Hypothesis Testing – How to Test If the Slopes in the Linear Model Are Equal to a Fixed Value

hypothesis testingregression

Suppose we have a simple linear regression model $Z = aX + bY$ and would like to test the null hypothesis $H_0: a=b=\frac{1}{2}$ against the general alternative.

I think one can use the estimate of $\hat{a}$ and $SE(\hat{a})$ and further apply a $Z$-test to get the confidence interval around $\frac{1}{2}$. Is this ok?

The other question is strongly related to this one. Suppose that we have a sample $\{(x_1,y_1,z_1),\ldots ,(x_n,y_n,z_n) \}$ and we compute $\chi^2$ statistics

\begin{equation}
\sum_{i=1}^n \frac{(z_i-\frac{x_i+y_i}{2})^2}{\frac{x_i+y_i}{2}}.
\end{equation}
Can these statistics be used to test the same null hypothesis?

Best Answer

In linear regression the assumption is that $X$ and $Y$ are not random variables. Therefore, the model

$$Z = a X + b Y + \epsilon$$

is algebraically the same as

$$Z - \frac{1}{2} X - \frac{1}{2} Y = (a - \frac{1}{2})X + (b - \frac{1}{2})Y + \epsilon = \alpha X + \beta Y + \epsilon.$$

Here, $\alpha = a - \frac{1}{2}$ and $\beta =b - \frac{1}{2}$. The error term $\epsilon$ is unaffected. Fit this model, estimating the coefficients as $\hat{\alpha}$ and $\hat{\beta}$, respectively, and test the hypothesis $\alpha = \beta = 0$ in the usual way.

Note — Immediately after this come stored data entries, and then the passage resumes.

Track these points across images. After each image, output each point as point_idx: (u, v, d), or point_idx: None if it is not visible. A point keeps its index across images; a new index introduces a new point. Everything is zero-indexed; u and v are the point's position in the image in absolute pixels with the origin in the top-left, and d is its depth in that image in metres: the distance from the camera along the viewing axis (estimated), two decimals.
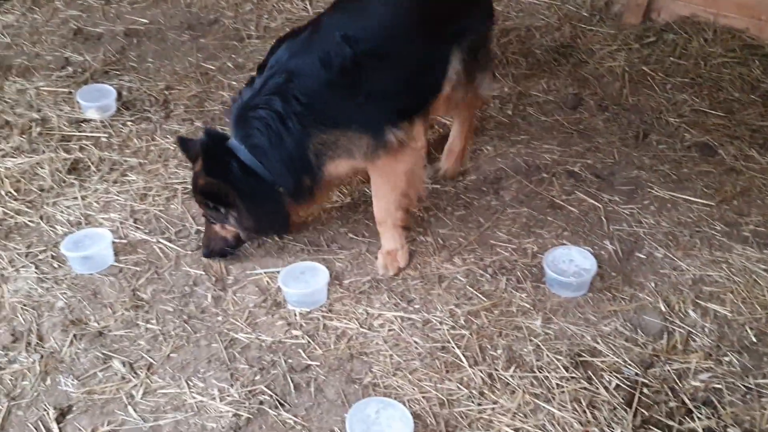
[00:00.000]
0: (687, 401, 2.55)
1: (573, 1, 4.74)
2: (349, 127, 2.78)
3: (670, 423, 2.48)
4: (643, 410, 2.52)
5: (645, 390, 2.58)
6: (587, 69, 4.25)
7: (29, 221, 3.21)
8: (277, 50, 2.80)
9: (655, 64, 4.27)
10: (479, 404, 2.54)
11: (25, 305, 2.85)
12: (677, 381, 2.61)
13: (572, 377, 2.63)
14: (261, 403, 2.53)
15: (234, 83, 4.09)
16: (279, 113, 2.69)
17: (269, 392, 2.57)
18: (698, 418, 2.50)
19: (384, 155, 2.84)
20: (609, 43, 4.43)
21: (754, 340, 2.76)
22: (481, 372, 2.64)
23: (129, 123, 3.82)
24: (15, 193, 3.35)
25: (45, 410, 2.49)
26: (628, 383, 2.60)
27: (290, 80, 2.70)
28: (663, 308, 2.88)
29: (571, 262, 3.01)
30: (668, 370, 2.65)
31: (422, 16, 2.92)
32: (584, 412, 2.51)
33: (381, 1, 2.92)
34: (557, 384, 2.60)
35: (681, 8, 4.57)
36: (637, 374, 2.63)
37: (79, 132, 3.73)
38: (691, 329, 2.80)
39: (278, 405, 2.53)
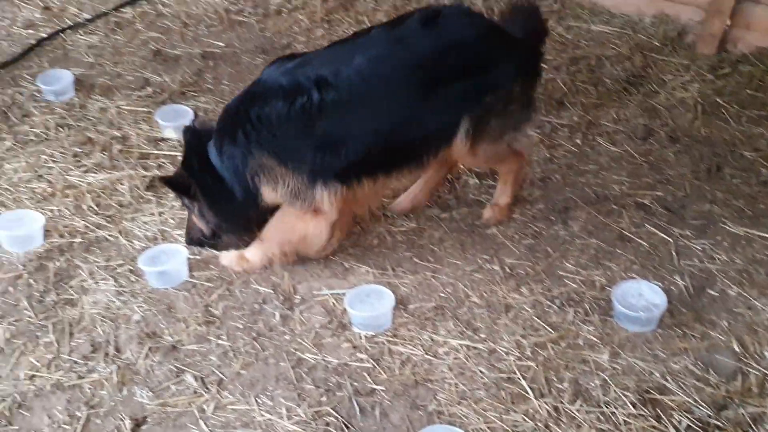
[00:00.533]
0: None
1: (645, 31, 4.69)
2: (285, 163, 2.87)
3: None
4: None
5: None
6: (658, 99, 4.20)
7: (109, 235, 3.35)
8: (270, 67, 2.97)
9: (730, 95, 4.18)
10: None
11: (103, 317, 2.96)
12: (753, 425, 2.54)
13: (640, 414, 2.58)
14: (327, 424, 2.57)
15: None
16: (235, 125, 2.89)
17: (335, 414, 2.60)
18: None
19: (300, 207, 2.95)
20: (681, 74, 4.37)
21: None
22: (547, 404, 2.62)
23: None
24: (96, 208, 3.49)
25: (121, 420, 2.58)
26: (700, 424, 2.54)
27: (256, 99, 2.88)
28: (737, 348, 2.81)
29: (641, 297, 2.97)
30: (743, 414, 2.57)
31: (419, 74, 2.88)
32: None
33: (369, 50, 2.87)
34: (624, 420, 2.56)
35: (758, 39, 4.47)
36: (709, 416, 2.57)
37: (157, 150, 3.87)
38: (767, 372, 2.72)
39: (344, 427, 2.56)
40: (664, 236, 3.33)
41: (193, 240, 3.22)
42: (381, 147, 2.93)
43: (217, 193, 2.99)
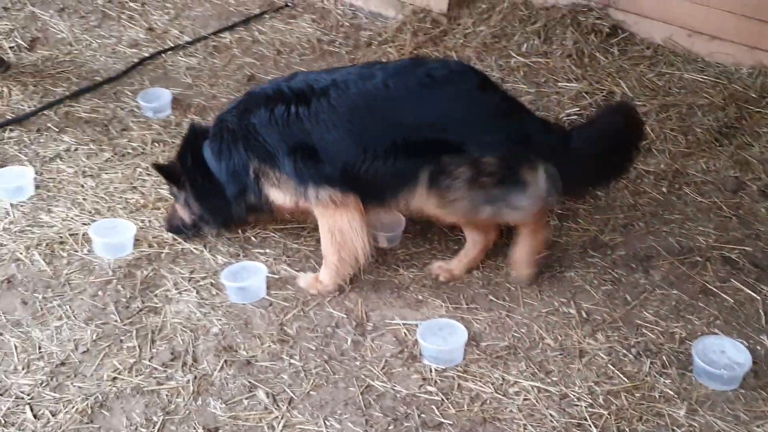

The statistic written at the end of the question is not a chi-squared statistic, despite its formal similarity to one. A chi-squared statistic involves counts, not data values, and must have expected values in its denominator, not covariates. It's possible for one or more of the denominators $\frac{x_i+y_i}{2}$ to be zero (or close to it), showing that something is seriously wrong with this formulation. If even that isn't convincing, consider that the units of measurement of $Z$, $X$, and $Y$ could be anything (such as drams, parsecs, and pecks), so that a linear combination like $z_i - (x_i+y_i)/2$ is (in general) meaningless. It doesn't test anything.